→ Stored records
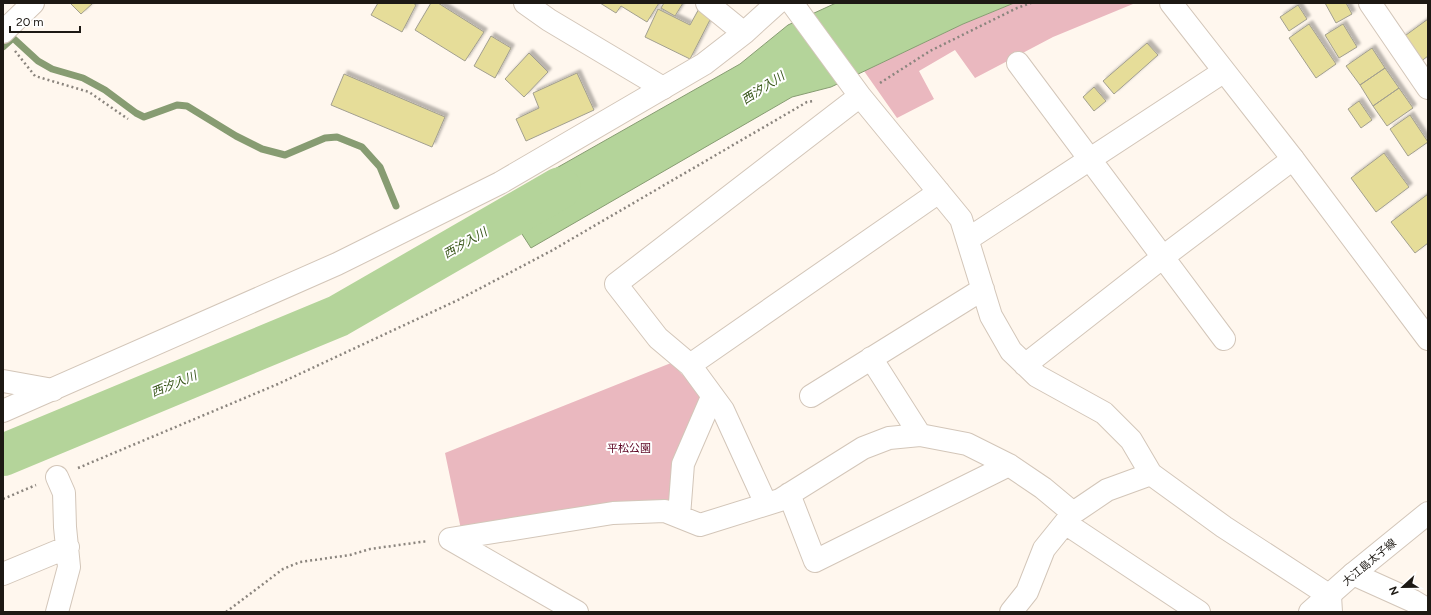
<svg xmlns="http://www.w3.org/2000/svg" width="1431" height="615" font-family="Figtree,'Noto Sans JP',sans-serif">
<defs>
<filter id="shadow"><feDropShadow dx="3.5" dy="-3.5" stdDeviation="1" flood-color="#0004"/></filter>
</defs>
<rect width="100%" height="100%" fill="#fff7ee"/>
<path fill="#eab8bf" d="M1014,3L1133,4L1053,37L975,78L955,50L919,71L934,99L897,118L864,71L963,24Z
M671,363L716,409L689,463L686,511L462,534L445,453Z"/>
<path fill="#b4d49a" stroke="#879c72" d="M836,3H1014L963,24L831,87L792,97L531,248L500,200L740,64L788,25Z"/>
<g fill="none" stroke-linecap="round" stroke-linejoin="round">
<path stroke="#879c72" stroke-width="7" d="M3,47L13,38L38,61L52,69L83,78L105,90L136,113L144,117L177,105L187,106L236,136L262,149L285,155L325,138L337,137L362,147L380,167L396,206"/>
<path stroke="#b4d49a" stroke-width="42" d="M3,455L338,316L560,188"/>
</g>
<path fill="#e6dd99" stroke="#a29f8f" filter="url(#shadow)" d="M70,3H93L81,14Z
M378,3H413L416,5L402,32L371,15Z
M431,3H438L484,32L465,61L415,30Z
M600,3H659L647,22L621,6L616,13Z
M664,3H683L675,16L661,8Z
M1325,3H1346L1352,14L1336,23Z
M701,5L714,12L690,59L645,37L658,9L690,25Z
M1298,5L1307,19L1289,31L1280,17Z
M1428,19V56L1420,62L1402,38Z
M1309,24L1336,64L1316,78L1289,38Z
M1343,24L1357,47L1339,58L1325,35Z
M491,36L511,48L495,78L474,66Z
M1147,43L1158,55L1114,94L1103,81Z
M1372,48L1385,68L1360,85L1346,66Z
M529,53L548,72L524,97L505,79Z
M1385,68L1399,88L1373,106L1360,85Z
M577,73L594,110L526,141L516,119L539,108L533,93Z
M344,74L445,117L432,147L331,105Z
M1094,87L1106,101L1094,111L1083,97Z
M1399,88L1413,108L1387,126L1373,106Z
M1359,101L1372,120L1361,128L1348,109Z
M1410,115L1428,142L1408,156L1390,129Z
M1384,153L1409,187L1376,212L1351,178Z
M1428,194V243L1415,253L1391,222Z"/>
<g fill="none" stroke-linecap="round" stroke-linejoin="round">
<g stroke="#d3c6b9" stroke-width="24">
<path id="minor" d="M707,3L744,33
M792,3L860,96L961,219L991,316L1011,351L1037,376L1104,413L1131,440L1151,474L1224,527L1330,596L1331,612
M1370,3L1428,88
M3,32L33,3
M1018,63L1224,339
M968,239L1223,72
M871,358L920,435
M690,365L939,192
M1025,365L1163,257L1293,159
M3,381L53,390
M811,396L983,289
M3,411L337,264L500,183L704,64L744,33L777,3
M57,477L64,493L65,527L69,567L57,612
M789,494L815,561L1009,465
M766,504L723,410L690,365L658,338L616,284L860,96
M679,516L683,464L712,397
M1065,523L1199,612
M450,539L613,513L665,511L700,525L780,500L863,448L889,438L920,435L967,444L1009,465L1043,488L1073,513
M450,539L577,612
M3,574L68,547
M1353,574L1413,601L1428,610
M1011,612L1027,592L1044,549L1073,513L1107,490L1151,474"/>
</g>
<g stroke="#d3c6b9" stroke-width="24">
<path id="tertiary" d="M525,3L549,20L663,88
M1171,3L1293,159L1428,339"/>
</g>
<g stroke="#d3c6b9" stroke-width="24">
<path id="secondary" d="M1310,612L1353,574L1428,513"/>
</g>
<path stroke="#8b857e" stroke-width="2.5" stroke-dasharray="2 3" stroke-linecap="butt" d="M15,51L35,76L89,92L128,119
M880,83L930,51L1017,8L1031,3
M78,468L278,384L458,300L551,251L807,102L815,101
M3,499L36,485
M226,612L283,569L300,562L350,555L370,549L428,541"/>
<use href="#minor" stroke="#fff" stroke-width="22"/>
<use href="#tertiary" stroke="#fff" stroke-width="22"/>
<use href="#secondary" stroke="#fff" stroke-width="22"/>
</g>
<g text-anchor="middle" stroke-width="4" stroke-linejoin="round" paint-order="stroke">
<g font-size="11" fill="#5c0624" stroke="#fff">
<text x="629" y="452">平松公園</text>
</g>
<g font-size="11" fill="#1d1914" stroke="#fff">
<text transform="translate(1369 562) rotate(-40)" y="4">大江島太子線</text>
</g>
<g font-size="12" font-style="italic" fill="#375519" stroke="#fff">
<text transform="translate(763 88) rotate(-33)" y="4">西汐入川</text>
<text transform="translate(465 243) rotate(-30)" y="4">西汐入川</text>
<text transform="translate(174 384) rotate(-22)" y="4">西汐入川</text>
</g>
</g>
<rect width="1431" height="615" fill="none" stroke="#1d1914" stroke-width="8"/>
<g transform="translate(1403 587) rotate(248)" stroke="#ffffff" stroke-width="3" paint-order="stroke">
<path d="M0-3L7 15L0 10L-7 15Z" fill="#1d1914"/>
<text y="-6" font-size="11" font-weight="bold" text-anchor="middle" fill="#1d1914">N</text>
</g>
<path d="M10 26v6h70v-6" fill="none" stroke="#1d1914" stroke-width="2"/>
<text x="16" y="26" font-size="12" fill="#1d1914" stroke="#ffffff" stroke-width="3" paint-order="stroke">20 m</text>
</svg>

→ Assignment
Whenever a line in the records above contains the string "ffffff", copy that line.

→ Exercise answer
<g transform="translate(1403 587) rotate(248)" stroke="#ffffff" stroke-width="3" paint-order="stroke">
<text x="16" y="26" font-size="12" fill="#1d1914" stroke="#ffffff" stroke-width="3" paint-order="stroke">20 m</text>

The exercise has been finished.